If there are 12 or fewer pipes no substitutions are made.

Demo


Notepad++ uses the Boost regex engine, which differs only slightly from the PCRE engine, which is the one used at the "Demo" link. In particular, both support \K and \G. \K causes previously-matched tokens to be discarded from the match that is returned and resets the start of match to the current location in the string. \G sets the current position to be at the end of the previous match.

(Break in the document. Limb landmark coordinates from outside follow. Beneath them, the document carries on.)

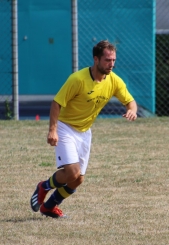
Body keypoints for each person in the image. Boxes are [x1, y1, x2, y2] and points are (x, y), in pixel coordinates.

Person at [30, 40, 138, 218]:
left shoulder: (114, 80)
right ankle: (43, 186)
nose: (111, 64)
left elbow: (130, 102)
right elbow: (57, 103)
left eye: (113, 60)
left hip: (84, 131)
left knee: (78, 179)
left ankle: (49, 207)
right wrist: (53, 130)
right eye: (107, 60)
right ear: (96, 59)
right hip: (66, 127)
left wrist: (132, 111)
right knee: (72, 172)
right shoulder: (78, 79)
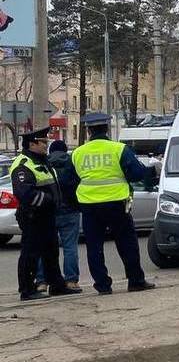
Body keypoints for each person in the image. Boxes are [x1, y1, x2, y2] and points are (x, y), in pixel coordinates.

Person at [72, 113, 155, 295]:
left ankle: (102, 285)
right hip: (117, 203)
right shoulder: (119, 149)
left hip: (89, 205)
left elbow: (69, 180)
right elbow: (136, 174)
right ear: (107, 129)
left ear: (88, 131)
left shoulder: (78, 153)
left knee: (94, 246)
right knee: (127, 243)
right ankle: (135, 281)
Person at [10, 128, 80, 300]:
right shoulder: (23, 164)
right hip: (33, 216)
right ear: (32, 143)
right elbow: (24, 193)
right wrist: (47, 200)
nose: (46, 146)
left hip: (48, 216)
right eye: (43, 143)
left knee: (51, 252)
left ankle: (56, 285)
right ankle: (27, 289)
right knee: (30, 253)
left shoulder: (43, 161)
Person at [35, 140, 82, 290]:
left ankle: (42, 281)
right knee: (70, 247)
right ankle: (71, 281)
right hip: (70, 210)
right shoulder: (72, 164)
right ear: (65, 150)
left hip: (49, 211)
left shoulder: (44, 163)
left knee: (45, 247)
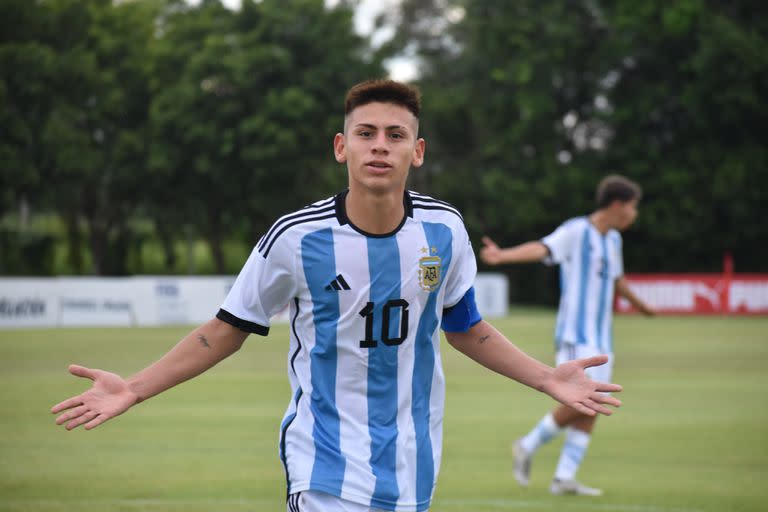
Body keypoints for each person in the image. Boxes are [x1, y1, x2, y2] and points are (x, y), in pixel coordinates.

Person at [52, 80, 622, 512]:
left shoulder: (445, 232)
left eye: (395, 135)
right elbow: (223, 330)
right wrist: (134, 388)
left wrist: (546, 378)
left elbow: (466, 327)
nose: (380, 146)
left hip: (413, 461)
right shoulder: (295, 239)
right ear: (340, 147)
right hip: (321, 462)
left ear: (417, 152)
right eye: (365, 133)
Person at [480, 174, 655, 497]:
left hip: (603, 338)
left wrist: (642, 307)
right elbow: (542, 248)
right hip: (577, 335)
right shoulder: (577, 231)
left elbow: (617, 282)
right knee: (583, 398)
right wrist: (502, 256)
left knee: (595, 403)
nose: (635, 214)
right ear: (617, 205)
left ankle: (564, 477)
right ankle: (527, 445)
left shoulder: (613, 240)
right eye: (633, 207)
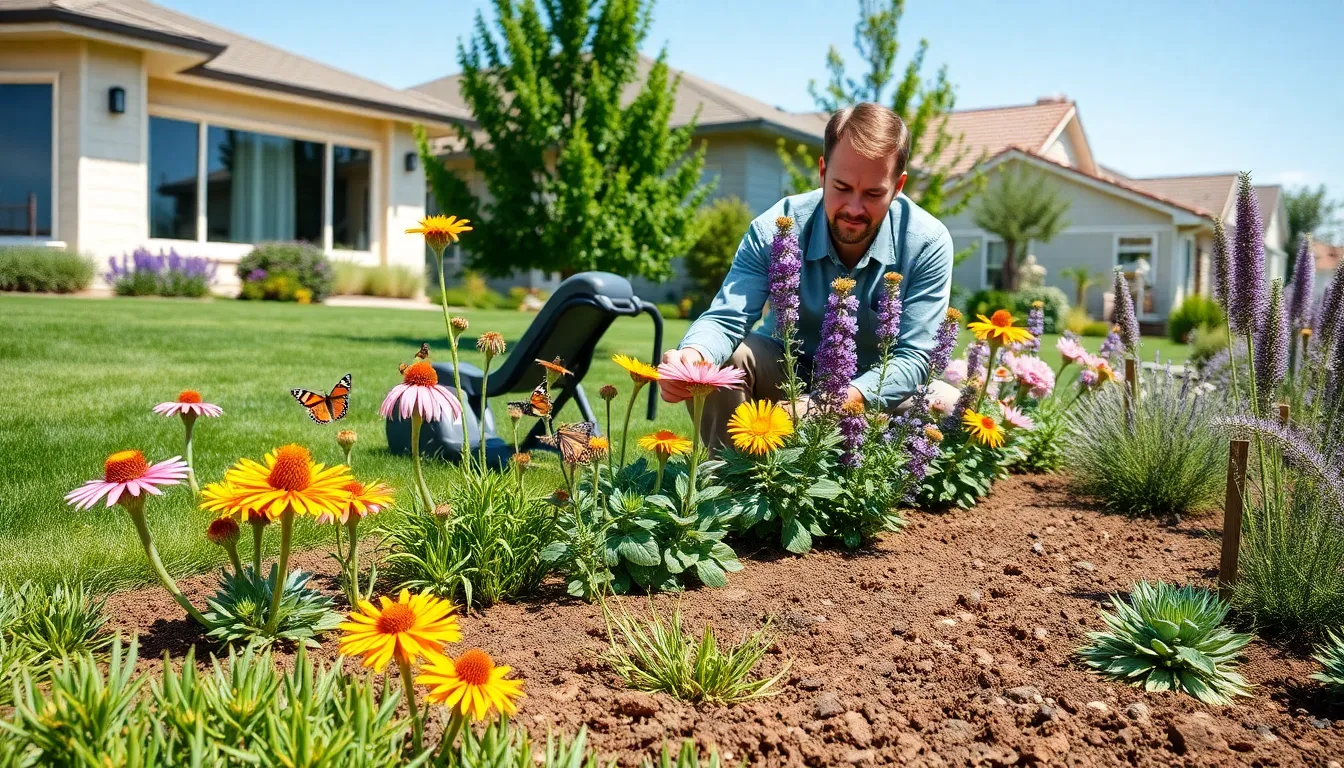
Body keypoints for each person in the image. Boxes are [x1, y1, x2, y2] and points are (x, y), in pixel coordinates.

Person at [664, 102, 959, 450]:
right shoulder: (777, 228)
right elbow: (727, 318)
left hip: (874, 392)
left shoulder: (927, 243)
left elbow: (914, 359)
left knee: (952, 408)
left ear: (898, 186)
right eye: (842, 187)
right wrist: (693, 357)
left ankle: (868, 469)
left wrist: (830, 404)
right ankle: (732, 474)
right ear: (822, 172)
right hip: (786, 376)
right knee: (725, 362)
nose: (854, 208)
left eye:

The expression can be broken down as follows.2

(?:             # begin non-capture group
  ^             # match the beginning of the string
  (?:           # begin a non-capture group
    [^|\r\n]*\| # match >= 0 characters other than '|', '\r' and '\n', then '|'
  )             # end the non-capture group
  {10}          # execute preceding non-capture group 10 times
  [^|\r\n]*     # match >= 0 characters other than '|', '\r' and '\n'
  \K            # discard previously-consumed tokens and reset start of match 
  \|            # match '|' 
  |             # or
  (?!^)         # negative lookahead asserts next character is not at the start of the string 
  \G            # sets the current position to be at the end of the previous match
  [^|\r\n]*     # match >= 0 characters other than '|', '\r' and '\n'
  \K            # discard previously-consumed tokens and reset start of match  
  \|            # match '|'
)               # end non-capture group
(?=             # begin the positive lookahead
  .*            # match >= 0 characters other than line terminators
  (?:           # begin a non-capture group
    \|[^|\r\n]* # match '|' then >= 0 characters other than '|', '\r' and '\n'
  )             # end the non-capture group
  {2}           # execute preceding non-capture group twice
  $             # match the end of the string
)               # end the positive lookahead

1. g causes the regex engine to make multiple matches, if possible. m causes ^ and $ to represent end-of-line (rather than end-of-string) anchors, respectively.

2. Also, by hovering over each part of the expression at the link (the cursor, not you, yourself) one can obtain an explanation of its function.